### Goal of the exercise
Only the lines holding "الموسوعة" are wanted. Copy every one from the records below.

### Raw data
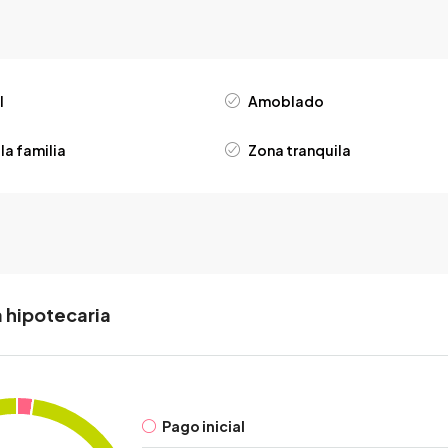
l
Amoblado
la familia
Zona tranquila
 hipotecaria
Pago inicial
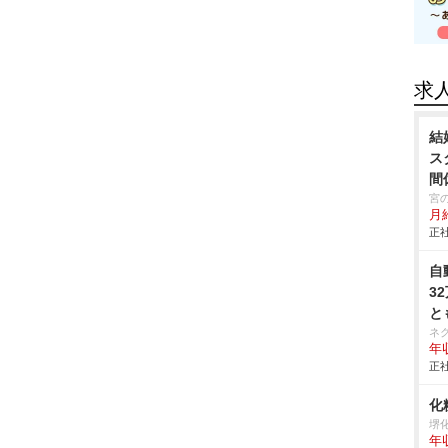
求
結
ス
間
宮
月
正社
自
3
と
ネ
年収
正社
化
堺
年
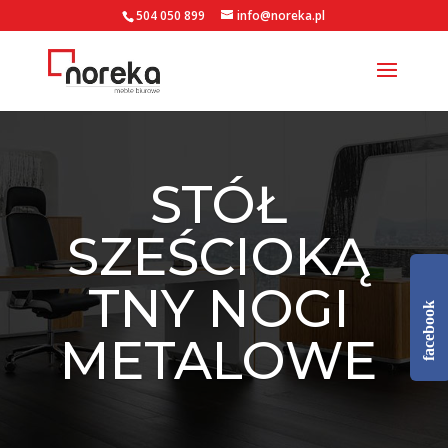
504 050 899
info@noreka.pl
STÓŁ
SZEŚCIOKĄ
TNY NOGI
facebook
METALOWE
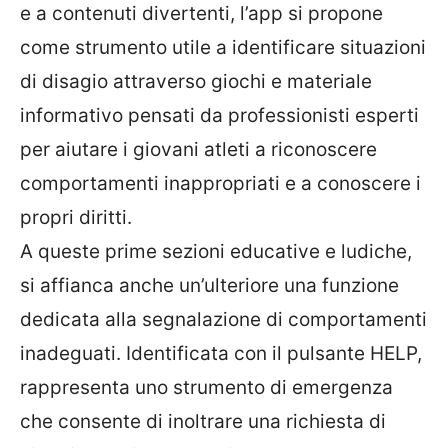
e a contenuti divertenti, l’app si propone
come strumento utile a identificare situazioni
di disagio attraverso giochi e materiale
informativo pensati da professionisti esperti
per aiutare i giovani atleti a riconoscere
comportamenti inappropriati e a conoscere i
propri diritti.
A queste prime sezioni educative e ludiche,
si affianca anche un’ulteriore una funzione
dedicata alla segnalazione di comportamenti
inadeguati. Identificata con il pulsante HELP,
rappresenta uno strumento di emergenza
che consente di inoltrare una richiesta di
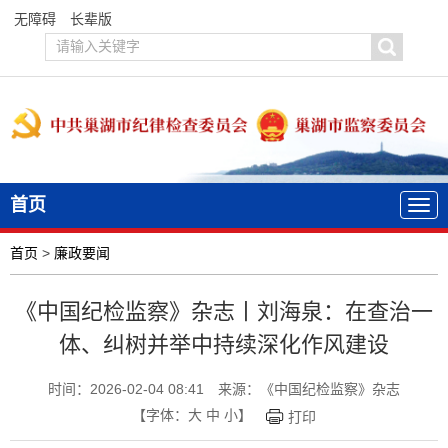
无障碍
长辈版
首页
首页
>
廉政要闻
《中国纪检监察》杂志丨刘海泉：在查治一
体、纠树并举中持续深化作风建设
时间：2026-02-04 08:41
来源：《中国纪检监察》杂志
【字体：
大
中
小
】
打印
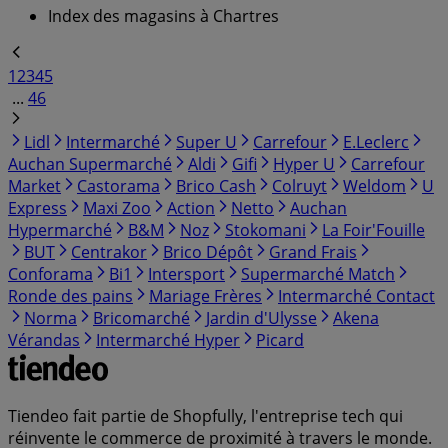
Index des magasins à Chartres
1
2
3
4
5
...
46
Lidl
Intermarché
Super U
Carrefour
E.Leclerc
Auchan Supermarché
Aldi
Gifi
Hyper U
Carrefour
Market
Castorama
Brico Cash
Colruyt
Weldom
U
Express
Maxi Zoo
Action
Netto
Auchan
Hypermarché
B&M
Noz
Stokomani
La Foir'Fouille
BUT
Centrakor
Brico Dépôt
Grand Frais
Conforama
Bi1
Intersport
Supermarché Match
Ronde des pains
Mariage Frères
Intermarché Contact
Norma
Bricomarché
Jardin d'Ulysse
Akena
Vérandas
Intermarché Hyper
Picard
Tiendeo fait partie de Shopfully, l'entreprise tech qui
réinvente le commerce de proximité à travers le monde.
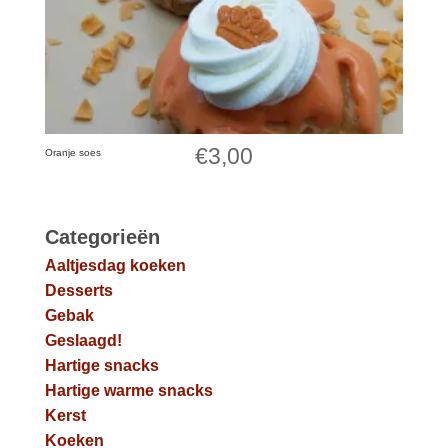
€
3,00
Oranje soes
Categorieën
Aaltjesdag koeken
Desserts
Gebak
Geslaagd!
Hartige snacks
Hartige warme snacks
Kerst
Koeken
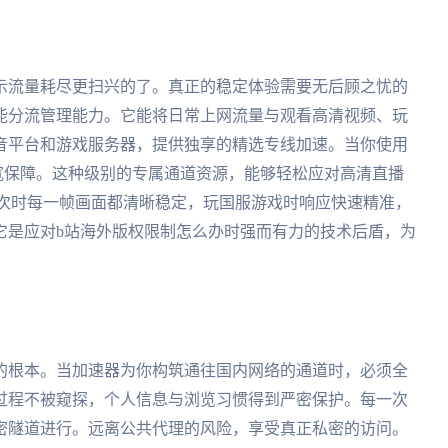
示流量耗尽更扫兴的了。真正的稳定体验需要无后顾之忧的
能分流管理能力。它能将日常上网流量与观看高清视频、玩
音平台和游戏服务器，提供独享的精选专线加速。当你使用
属带宽保障。这种级别的专属通道资源，能够轻松应对高清直播
场次时每一帧画面都清晰稳定，玩国服游戏时响应快速精准，
它是应对b站海外版权限制怎么办时强而有力的技术后盾，为
的根本。当加速器为你构筑通往国内网络的通道时，必须全
过程不被窥探，个人信息与浏览习惯得到严密保护。每一次
密隧道进行。远离公共代理的风险，享受真正私密的访问。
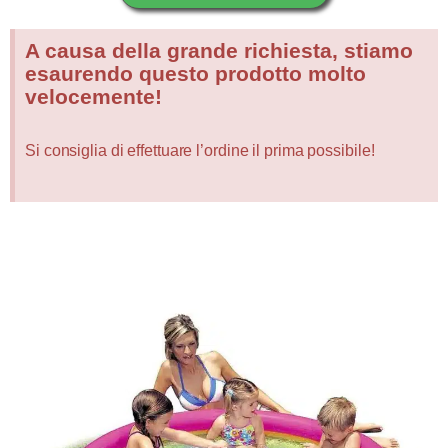
A causa della grande richiesta, stiamo
esaurendo questo prodotto molto
velocemente!
Si consiglia di effettuare l’ordine il prima possibile!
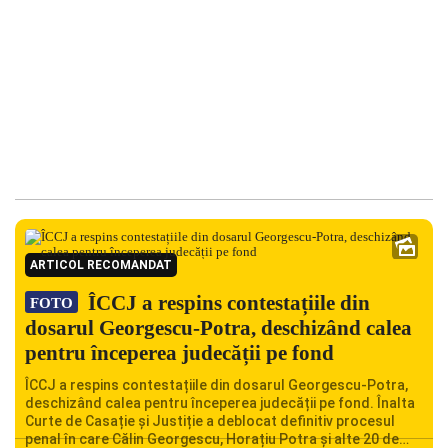
ARTICOL RECOMANDAT
ÎCCJ a respins contestațiile din
FOTO
dosarul Georgescu-Potra, deschizând calea
pentru începerea judecății pe fond
ÎCCJ a respins contestațiile din dosarul Georgescu-Potra,
deschizând calea pentru începerea judecății pe fond. Înalta
Curte de Casație și Justiție a deblocat definitiv procesul
penal în care Călin Georgescu, Horațiu Potra și alte 20 de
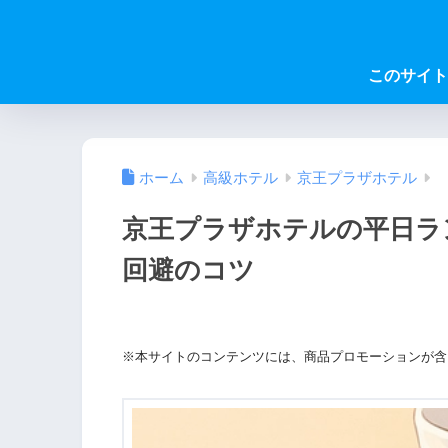
このサイト
ホーム
高級ホテル
京王プラザホテル
京王プラザホテルの平日ラ
回避のコツ
※本サイトのコンテンツには、商品プロモーションが含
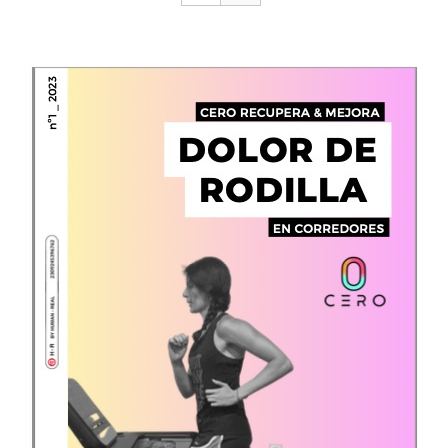
CONTACTO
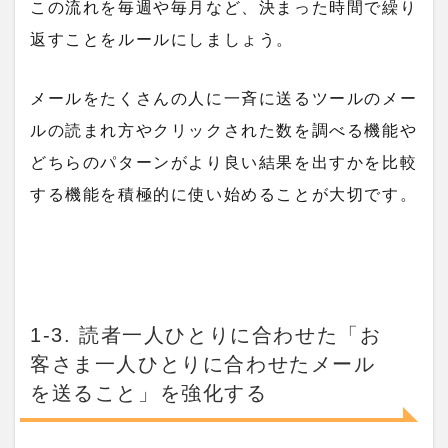
この流れを毎週や毎月など、決まった時間で繰り
返すことをルールにしましょう。
メールをたくさんの人に一斉に送るツールのメー
ルの読まれ方やクリックされた数を調べる機能や
どちらのパターンがより良い結果を出すかを比較
する機能を積極的に使い始めることが大切です。
1-3. 読者一人ひとりに合わせた「お
客さま一人ひとりに合わせたメール
を送ること」を強化する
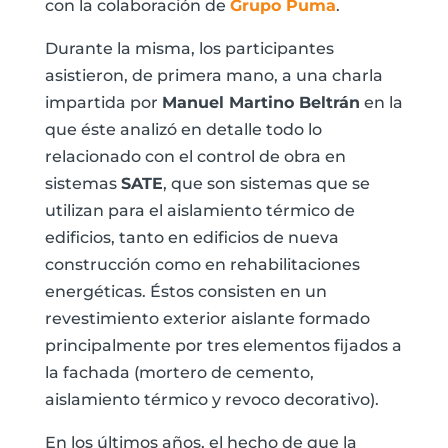
con la colaboración de
Grupo Puma
.
Durante la misma, los participantes
asistieron, de primera mano, a una charla
impartida por
Manuel Martino Beltrán
en la
que éste analizó en detalle todo lo
relacionado con el control de obra en
sistemas
SATE
, que son sistemas que se
utilizan para el aislamiento térmico de
edificios, tanto en edificios de nueva
construcción como en rehabilitaciones
energéticas. Éstos consisten en un
revestimiento exterior aislante formado
principalmente por tres elementos fijados a
la fachada (mortero de cemento,
aislamiento térmico y revoco decorativo).
En los últimos años, el hecho de que la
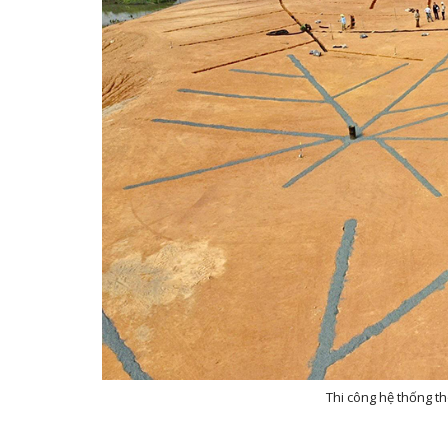
Thi công hệ thống t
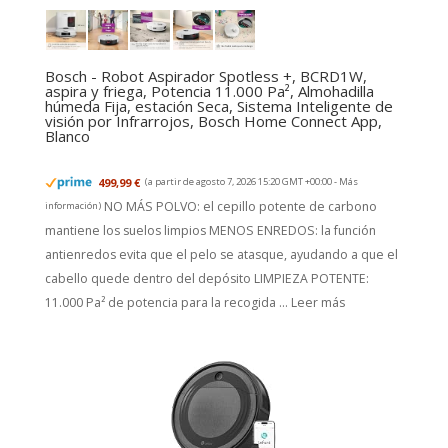
Bosch - Robot Aspirador Spotless +, BCRD1W,
aspira y friega, Potencia 11.000 Pa², Almohadilla
húmeda Fija, estación Seca, Sistema Inteligente de
visión por Infrarrojos, Bosch Home Connect App,
Blanco
499,99 €
(a partir de agosto 7, 2026 15:20 GMT +00:00 -
Más
NO MÁS POLVO: el cepillo potente de carbono
información
)
mantiene los suelos limpios MENOS ENREDOS: la función
antienredos evita que el pelo se atasque, ayudando a que el
cabello quede dentro del depósito LIMPIEZA POTENTE:
11.000 Pa² de potencia para la recogida ...
Leer más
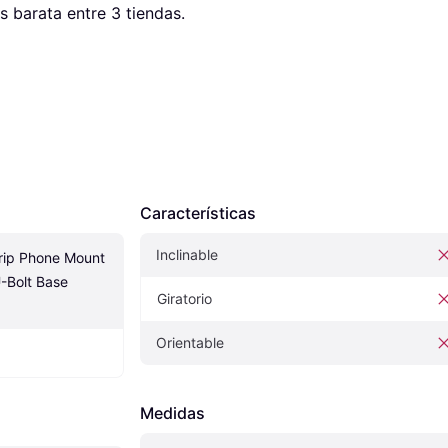
s barata entre 
3
 tiendas.
Características
Inclinable
ip Phone Mount 
-Bolt Base 
Giratorio
Orientable
Medidas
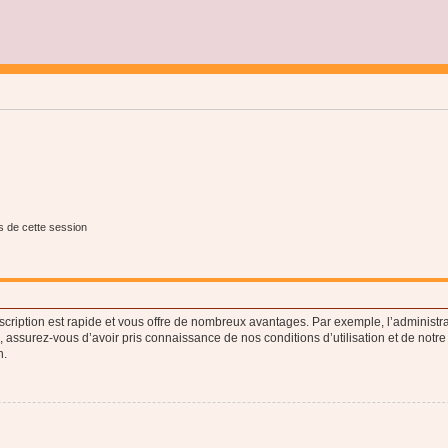
s de cette session
nscription est rapide et vous offre de nombreux avantages. Par exemple, l’administr
e, assurez-vous d’avoir pris connaissance de nos conditions d’utilisation et de notre
n.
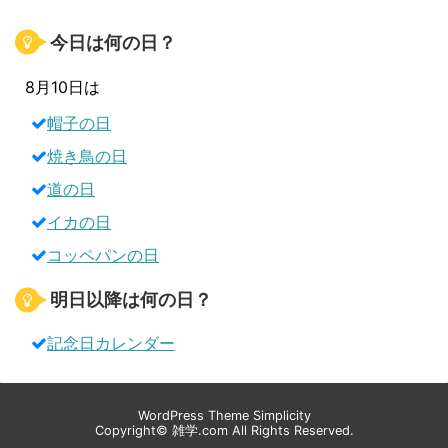
今日は何の日？
8月10日は
帽子の日
焼き鳥の日
道の日
イカの日
コッペパンの日
明日以降は何の日？
記念日カレンダー
WordPress Theme
Simplicity
Copyright©
雑学.com
All Rights Reserved.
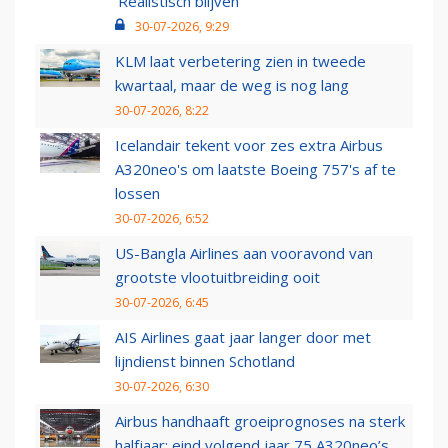
‘Realistisch blijven’
30-07-2026, 9:29
KLM laat verbetering zien in tweede
kwartaal, maar de weg is nog lang
30-07-2026, 8:22
Icelandair tekent voor zes extra Airbus
A320neo's om laatste Boeing 757's af te
lossen
30-07-2026, 6:52
US-Bangla Airlines aan vooravond van
grootste vlootuitbreiding ooit
30-07-2026, 6:45
AIS Airlines gaat jaar langer door met
lijndienst binnen Schotland
30-07-2026, 6:30
Airbus handhaaft groeiprognoses na sterk
halfjaar: eind volgend jaar 75 A320neo’s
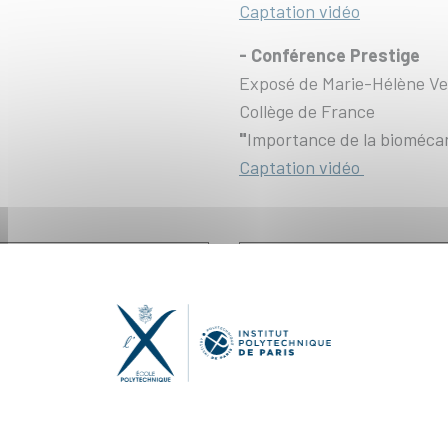
Captation vidéo
- Conférence Prestige
Exposé de
Marie-Hélène Ve
Collège de France
"
Importance de la biomécan
Captation vidéo
gie sont disponibles ici !
Tous les événements 
RTEMENT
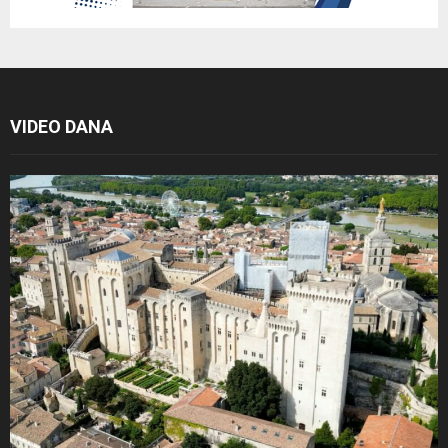
VIDEO DANA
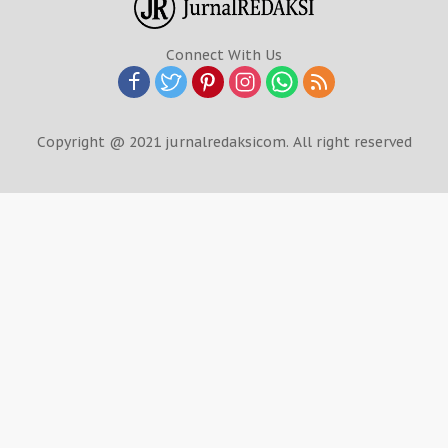
Connect With Us
Copyright @ 2021 jurnalredaksicom. All right reserved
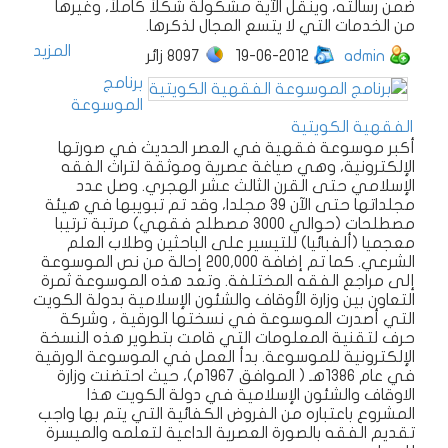
ضمن رسالته، وينقل الآية مشكولة شكلاً كاملاً، وغيرها
من الخدمات التي لا يتسع المجال لذكرها.
المزيد
admin
19-06-2012
8097
زائر
برنامج
الموسوعة
الفقهية الكويتية
أكبر موسوعة فقهية في العصر الحديث في صورتها
الإلكترونية، وهي صياغة عصرية وموثقة لتراث الفقه
الإسلامي حتى القرن الثالث عشر الهجري. وصل عدد
مجلداتها حتى الآن 39 مجلدا، وقد تم تبويبها في هيئة
مصطلحات (حوالي 3000 مصطلح فقهي) مرتبة ترتيبا
معجميا (ألفبائيا) للتيسير على الباحثين وطلاب العلم
الشرعي. كما تم إضافة 200,000 إحالة من نص الموسوعة
إلى مراجع الفقه المختلفة. وتعد هذه الموسوعة ثمرة
التعاون بين وزارة الأوقاف والشئون الإسلامية بدولة الكويت
التي أصدرت الموسوعة في نسختها الورقية ، وشركة
حرف لتقنية المعلومات التي قامت بتطوير هذه النسخة
الإلكترونية للموسوعة. بدأ العمل في الموسوعة الورقية
في عام 1386هـ ( الموافق 1967م)، حيث احتضنت وزارة
الاوقاف والشئون الإسلامية في دولة الكويت هذا
المشروع باعتباره من الفروض الكفائية التي يتم بها واجب
تقديم الفقه بالصورة العصرية الداعية لتعلمه والميسرة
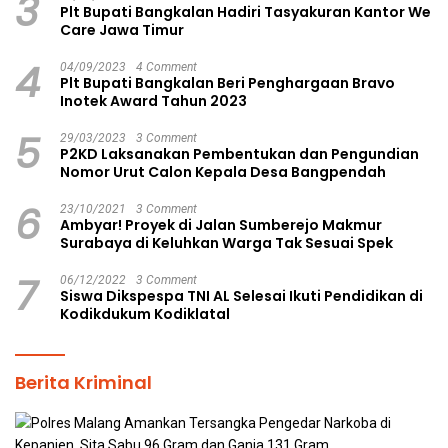
3
Plt Bupati Bangkalan Hadiri Tasyakuran Kantor We
Care Jawa Timur
4
04/09/2023
4 Comment
Plt Bupati Bangkalan Beri Penghargaan Bravo
Inotek Award Tahun 2023
5
29/03/2023
3 Comment
P2KD Laksanakan Pembentukan dan Pengundian
Nomor Urut Calon Kepala Desa Bangpendah
6
23/10/2021
3 Comment
Ambyar! Proyek di Jalan Sumberejo Makmur
Surabaya di Keluhkan Warga Tak Sesuai Spek
7
06/12/2022
3 Comment
Siswa Dikspespa TNI AL Selesai Ikuti Pendidikan di
Kodikdukum Kodiklatal
Berita Kriminal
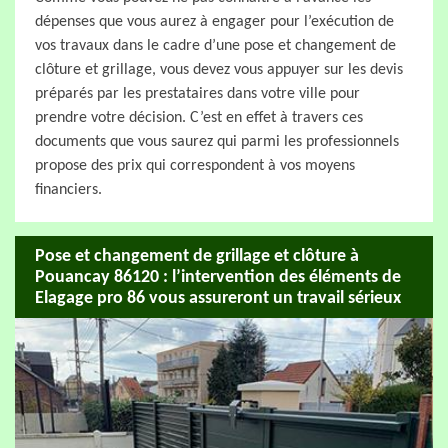
dépenses que vous aurez à engager pour l’exécution de
vos travaux dans le cadre d’une pose et changement de
clôture et grillage, vous devez vous appuyer sur les devis
préparés par les prestataires dans votre ville pour
prendre votre décision. C’est en effet à travers ces
documents que vous saurez qui parmi les professionnels
propose des prix qui correspondent à vos moyens
financiers.
Pose et changement de grillage et clôture à
Pouancay 86120 : l’intervention des éléments de
Elagage pro 86 vous assureront un travail sérieux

### Problem solution
الموسوعة
الشرعي. كما تم إضافة 200,000 إحالة من نص الموسوعة
إلى مراجع الفقه المختلفة. وتعد هذه الموسوعة ثمرة
التي أصدرت الموسوعة في نسختها الورقية ، وشركة
الإلكترونية للموسوعة. بدأ العمل في الموسوعة الورقية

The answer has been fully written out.